● **WHAT IS REQUIRED**
Please count the lines in the entries below that contain the word "vein", and reply with that number alone.
-----
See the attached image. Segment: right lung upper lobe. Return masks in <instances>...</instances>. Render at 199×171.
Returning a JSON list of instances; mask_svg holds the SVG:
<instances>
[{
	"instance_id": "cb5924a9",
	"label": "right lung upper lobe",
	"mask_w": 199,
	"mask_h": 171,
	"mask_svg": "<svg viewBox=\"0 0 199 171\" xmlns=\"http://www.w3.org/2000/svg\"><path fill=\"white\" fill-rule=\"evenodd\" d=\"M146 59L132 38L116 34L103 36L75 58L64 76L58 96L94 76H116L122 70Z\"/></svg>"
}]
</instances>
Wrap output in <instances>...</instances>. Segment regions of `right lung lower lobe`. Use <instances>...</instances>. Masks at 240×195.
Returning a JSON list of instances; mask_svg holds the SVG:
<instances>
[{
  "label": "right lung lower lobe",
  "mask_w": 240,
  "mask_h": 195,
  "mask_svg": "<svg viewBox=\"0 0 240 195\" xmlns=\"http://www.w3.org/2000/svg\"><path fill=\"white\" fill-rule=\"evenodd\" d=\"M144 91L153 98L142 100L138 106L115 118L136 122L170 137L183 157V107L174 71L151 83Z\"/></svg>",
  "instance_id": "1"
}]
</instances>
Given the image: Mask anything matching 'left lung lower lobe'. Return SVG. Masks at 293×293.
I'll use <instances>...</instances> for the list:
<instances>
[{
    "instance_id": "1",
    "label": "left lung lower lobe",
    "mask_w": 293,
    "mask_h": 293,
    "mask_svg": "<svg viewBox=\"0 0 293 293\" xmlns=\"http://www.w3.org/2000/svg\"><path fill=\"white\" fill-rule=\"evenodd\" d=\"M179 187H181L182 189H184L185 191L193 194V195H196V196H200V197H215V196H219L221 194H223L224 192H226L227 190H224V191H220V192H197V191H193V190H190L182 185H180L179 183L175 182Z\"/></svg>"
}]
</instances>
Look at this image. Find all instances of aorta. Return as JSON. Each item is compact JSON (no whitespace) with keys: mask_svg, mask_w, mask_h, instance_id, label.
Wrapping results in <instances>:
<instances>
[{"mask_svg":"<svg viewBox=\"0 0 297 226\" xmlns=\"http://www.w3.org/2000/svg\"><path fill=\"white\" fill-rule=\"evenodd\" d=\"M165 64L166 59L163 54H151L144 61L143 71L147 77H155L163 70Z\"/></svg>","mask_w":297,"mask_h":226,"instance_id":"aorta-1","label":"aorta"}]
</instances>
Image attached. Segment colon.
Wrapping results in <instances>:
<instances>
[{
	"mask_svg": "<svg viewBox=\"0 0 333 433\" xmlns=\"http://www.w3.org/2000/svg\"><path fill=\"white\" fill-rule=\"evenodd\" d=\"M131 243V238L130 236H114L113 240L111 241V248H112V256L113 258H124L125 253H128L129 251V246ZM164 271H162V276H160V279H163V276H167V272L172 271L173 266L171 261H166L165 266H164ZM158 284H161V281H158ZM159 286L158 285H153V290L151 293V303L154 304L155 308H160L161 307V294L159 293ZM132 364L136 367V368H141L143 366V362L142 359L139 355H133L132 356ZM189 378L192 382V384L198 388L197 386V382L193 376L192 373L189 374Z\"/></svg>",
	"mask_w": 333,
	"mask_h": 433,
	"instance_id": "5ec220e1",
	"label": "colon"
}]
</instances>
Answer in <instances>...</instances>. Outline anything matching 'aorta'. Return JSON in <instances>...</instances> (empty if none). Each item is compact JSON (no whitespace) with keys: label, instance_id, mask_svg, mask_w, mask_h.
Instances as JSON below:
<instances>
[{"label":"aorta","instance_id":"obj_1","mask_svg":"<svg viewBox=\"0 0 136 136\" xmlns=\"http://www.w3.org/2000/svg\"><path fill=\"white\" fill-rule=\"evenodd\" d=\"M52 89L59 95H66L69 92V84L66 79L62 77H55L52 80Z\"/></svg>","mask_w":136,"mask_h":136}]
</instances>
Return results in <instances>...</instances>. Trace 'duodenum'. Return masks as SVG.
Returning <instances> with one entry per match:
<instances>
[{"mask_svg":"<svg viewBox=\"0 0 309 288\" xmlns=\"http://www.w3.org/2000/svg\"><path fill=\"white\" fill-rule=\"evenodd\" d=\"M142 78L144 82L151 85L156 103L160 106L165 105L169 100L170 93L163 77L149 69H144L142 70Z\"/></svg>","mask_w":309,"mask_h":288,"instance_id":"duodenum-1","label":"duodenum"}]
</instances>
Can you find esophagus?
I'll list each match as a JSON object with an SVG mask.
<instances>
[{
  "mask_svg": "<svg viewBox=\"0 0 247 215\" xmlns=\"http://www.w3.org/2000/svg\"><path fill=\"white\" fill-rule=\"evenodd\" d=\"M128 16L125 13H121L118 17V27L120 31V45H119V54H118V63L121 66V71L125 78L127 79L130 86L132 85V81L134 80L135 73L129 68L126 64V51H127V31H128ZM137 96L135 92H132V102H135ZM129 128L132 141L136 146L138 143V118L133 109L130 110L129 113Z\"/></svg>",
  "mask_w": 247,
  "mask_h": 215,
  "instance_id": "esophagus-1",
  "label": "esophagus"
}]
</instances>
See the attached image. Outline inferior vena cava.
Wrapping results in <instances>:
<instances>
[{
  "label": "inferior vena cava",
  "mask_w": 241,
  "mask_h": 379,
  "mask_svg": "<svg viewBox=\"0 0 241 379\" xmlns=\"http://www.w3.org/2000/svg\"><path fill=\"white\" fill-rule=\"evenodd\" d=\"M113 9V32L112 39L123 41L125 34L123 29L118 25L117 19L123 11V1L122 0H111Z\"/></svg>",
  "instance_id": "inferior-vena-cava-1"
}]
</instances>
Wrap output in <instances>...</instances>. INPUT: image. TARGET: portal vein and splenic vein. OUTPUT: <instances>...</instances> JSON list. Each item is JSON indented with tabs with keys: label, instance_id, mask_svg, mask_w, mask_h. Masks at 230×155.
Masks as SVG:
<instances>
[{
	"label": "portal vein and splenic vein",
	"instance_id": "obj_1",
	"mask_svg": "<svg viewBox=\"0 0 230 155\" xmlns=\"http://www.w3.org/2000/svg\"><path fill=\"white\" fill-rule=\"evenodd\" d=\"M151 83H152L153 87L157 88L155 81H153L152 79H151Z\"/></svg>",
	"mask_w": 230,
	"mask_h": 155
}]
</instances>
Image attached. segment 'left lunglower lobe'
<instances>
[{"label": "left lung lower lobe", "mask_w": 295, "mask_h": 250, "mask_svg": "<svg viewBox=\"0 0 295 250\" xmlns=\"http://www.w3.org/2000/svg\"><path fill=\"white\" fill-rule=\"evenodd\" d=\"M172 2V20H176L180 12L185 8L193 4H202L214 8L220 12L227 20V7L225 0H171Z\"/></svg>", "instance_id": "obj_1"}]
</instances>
-----
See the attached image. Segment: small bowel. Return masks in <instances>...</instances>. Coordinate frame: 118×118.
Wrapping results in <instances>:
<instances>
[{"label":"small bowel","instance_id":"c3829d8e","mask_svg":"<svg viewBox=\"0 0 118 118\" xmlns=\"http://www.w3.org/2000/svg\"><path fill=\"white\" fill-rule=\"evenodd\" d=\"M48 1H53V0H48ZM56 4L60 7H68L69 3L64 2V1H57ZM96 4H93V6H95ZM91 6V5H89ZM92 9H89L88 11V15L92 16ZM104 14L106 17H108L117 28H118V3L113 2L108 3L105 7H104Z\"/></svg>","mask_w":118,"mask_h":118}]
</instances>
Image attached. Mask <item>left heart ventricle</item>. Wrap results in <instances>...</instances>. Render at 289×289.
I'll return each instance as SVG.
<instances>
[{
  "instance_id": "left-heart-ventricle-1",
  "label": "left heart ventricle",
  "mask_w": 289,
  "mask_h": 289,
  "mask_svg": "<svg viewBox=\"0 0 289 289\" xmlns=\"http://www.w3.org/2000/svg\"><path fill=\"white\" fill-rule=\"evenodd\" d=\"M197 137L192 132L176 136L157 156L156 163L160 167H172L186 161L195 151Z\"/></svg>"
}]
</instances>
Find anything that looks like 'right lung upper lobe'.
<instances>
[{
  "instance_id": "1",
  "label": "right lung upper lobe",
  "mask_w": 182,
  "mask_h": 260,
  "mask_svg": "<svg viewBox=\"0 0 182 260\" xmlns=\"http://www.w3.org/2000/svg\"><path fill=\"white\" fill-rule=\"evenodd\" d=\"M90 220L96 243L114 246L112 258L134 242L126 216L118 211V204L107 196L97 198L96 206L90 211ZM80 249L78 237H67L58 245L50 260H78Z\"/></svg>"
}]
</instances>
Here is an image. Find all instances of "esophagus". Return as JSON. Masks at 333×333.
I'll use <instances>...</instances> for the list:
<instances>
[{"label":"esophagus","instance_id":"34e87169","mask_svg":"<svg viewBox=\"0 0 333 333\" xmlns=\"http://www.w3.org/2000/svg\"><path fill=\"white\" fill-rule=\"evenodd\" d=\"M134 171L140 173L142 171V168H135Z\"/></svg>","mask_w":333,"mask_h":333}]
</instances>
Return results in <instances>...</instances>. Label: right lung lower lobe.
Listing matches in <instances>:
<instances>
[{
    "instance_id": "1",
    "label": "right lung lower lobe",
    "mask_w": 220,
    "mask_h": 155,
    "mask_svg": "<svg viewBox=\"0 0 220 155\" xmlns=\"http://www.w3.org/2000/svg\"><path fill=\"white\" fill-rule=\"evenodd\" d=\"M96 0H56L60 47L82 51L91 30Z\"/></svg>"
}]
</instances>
-----
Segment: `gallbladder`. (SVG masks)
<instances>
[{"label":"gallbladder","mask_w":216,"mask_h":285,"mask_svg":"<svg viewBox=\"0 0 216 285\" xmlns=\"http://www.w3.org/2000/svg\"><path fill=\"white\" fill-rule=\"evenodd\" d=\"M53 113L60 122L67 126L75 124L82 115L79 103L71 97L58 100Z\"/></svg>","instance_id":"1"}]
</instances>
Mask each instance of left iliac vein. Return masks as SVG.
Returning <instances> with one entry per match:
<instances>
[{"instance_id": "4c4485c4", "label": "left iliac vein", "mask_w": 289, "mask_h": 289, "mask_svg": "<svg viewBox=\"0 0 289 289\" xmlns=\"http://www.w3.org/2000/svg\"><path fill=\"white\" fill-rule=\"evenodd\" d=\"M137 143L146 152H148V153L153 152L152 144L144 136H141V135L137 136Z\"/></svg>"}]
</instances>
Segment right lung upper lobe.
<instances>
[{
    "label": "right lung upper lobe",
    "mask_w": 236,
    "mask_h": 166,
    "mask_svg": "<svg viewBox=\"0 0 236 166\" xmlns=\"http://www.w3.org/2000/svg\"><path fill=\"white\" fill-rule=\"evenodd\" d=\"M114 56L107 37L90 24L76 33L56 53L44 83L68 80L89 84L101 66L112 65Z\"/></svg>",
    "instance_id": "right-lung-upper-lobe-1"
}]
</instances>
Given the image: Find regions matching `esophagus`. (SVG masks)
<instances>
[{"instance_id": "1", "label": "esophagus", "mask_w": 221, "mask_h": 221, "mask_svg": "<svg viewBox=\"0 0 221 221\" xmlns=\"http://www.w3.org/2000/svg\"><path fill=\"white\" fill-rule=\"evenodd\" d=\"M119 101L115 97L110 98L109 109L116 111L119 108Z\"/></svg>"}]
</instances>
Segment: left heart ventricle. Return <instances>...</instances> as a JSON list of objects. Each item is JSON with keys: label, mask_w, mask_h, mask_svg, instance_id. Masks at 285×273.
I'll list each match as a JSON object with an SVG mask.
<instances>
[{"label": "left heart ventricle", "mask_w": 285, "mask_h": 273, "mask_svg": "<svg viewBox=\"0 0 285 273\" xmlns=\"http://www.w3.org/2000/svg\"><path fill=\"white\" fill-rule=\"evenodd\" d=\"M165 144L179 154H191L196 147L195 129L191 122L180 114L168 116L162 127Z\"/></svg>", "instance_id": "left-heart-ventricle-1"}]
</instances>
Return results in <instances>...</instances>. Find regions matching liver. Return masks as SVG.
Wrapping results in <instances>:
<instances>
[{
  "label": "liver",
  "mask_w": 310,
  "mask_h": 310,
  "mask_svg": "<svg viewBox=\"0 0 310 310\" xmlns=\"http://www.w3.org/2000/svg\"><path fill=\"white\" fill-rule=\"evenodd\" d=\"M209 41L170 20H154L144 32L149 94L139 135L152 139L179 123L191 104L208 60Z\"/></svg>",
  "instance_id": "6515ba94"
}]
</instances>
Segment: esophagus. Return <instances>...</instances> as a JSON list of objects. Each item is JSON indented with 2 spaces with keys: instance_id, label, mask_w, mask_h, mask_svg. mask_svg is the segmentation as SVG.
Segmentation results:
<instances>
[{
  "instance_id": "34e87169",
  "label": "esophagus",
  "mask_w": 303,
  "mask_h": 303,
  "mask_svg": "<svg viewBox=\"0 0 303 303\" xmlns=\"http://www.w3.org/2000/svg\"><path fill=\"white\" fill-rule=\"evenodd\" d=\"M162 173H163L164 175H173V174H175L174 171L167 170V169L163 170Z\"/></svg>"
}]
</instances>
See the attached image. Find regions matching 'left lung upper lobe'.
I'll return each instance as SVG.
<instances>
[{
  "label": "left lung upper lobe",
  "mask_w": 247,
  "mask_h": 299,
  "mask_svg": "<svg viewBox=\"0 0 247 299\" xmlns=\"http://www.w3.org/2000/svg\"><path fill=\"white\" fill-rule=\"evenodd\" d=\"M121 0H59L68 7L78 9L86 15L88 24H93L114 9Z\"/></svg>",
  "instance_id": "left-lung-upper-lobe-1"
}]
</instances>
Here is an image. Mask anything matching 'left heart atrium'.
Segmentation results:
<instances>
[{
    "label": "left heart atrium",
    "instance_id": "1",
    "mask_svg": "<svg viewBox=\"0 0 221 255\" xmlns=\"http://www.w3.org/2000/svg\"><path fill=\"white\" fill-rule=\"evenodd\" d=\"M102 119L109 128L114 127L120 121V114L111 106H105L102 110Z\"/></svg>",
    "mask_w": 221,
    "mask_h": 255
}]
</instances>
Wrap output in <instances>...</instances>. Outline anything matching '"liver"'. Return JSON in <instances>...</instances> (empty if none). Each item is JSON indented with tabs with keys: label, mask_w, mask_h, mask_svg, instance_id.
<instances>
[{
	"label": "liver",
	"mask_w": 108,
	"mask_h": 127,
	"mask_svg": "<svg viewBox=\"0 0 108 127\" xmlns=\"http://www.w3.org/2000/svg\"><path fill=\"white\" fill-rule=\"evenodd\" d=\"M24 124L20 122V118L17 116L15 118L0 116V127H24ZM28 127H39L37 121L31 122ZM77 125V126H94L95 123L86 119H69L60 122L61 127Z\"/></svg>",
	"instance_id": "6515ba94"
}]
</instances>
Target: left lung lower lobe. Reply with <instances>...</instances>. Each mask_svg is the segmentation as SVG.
-----
● **THE COMPLETED TASK**
4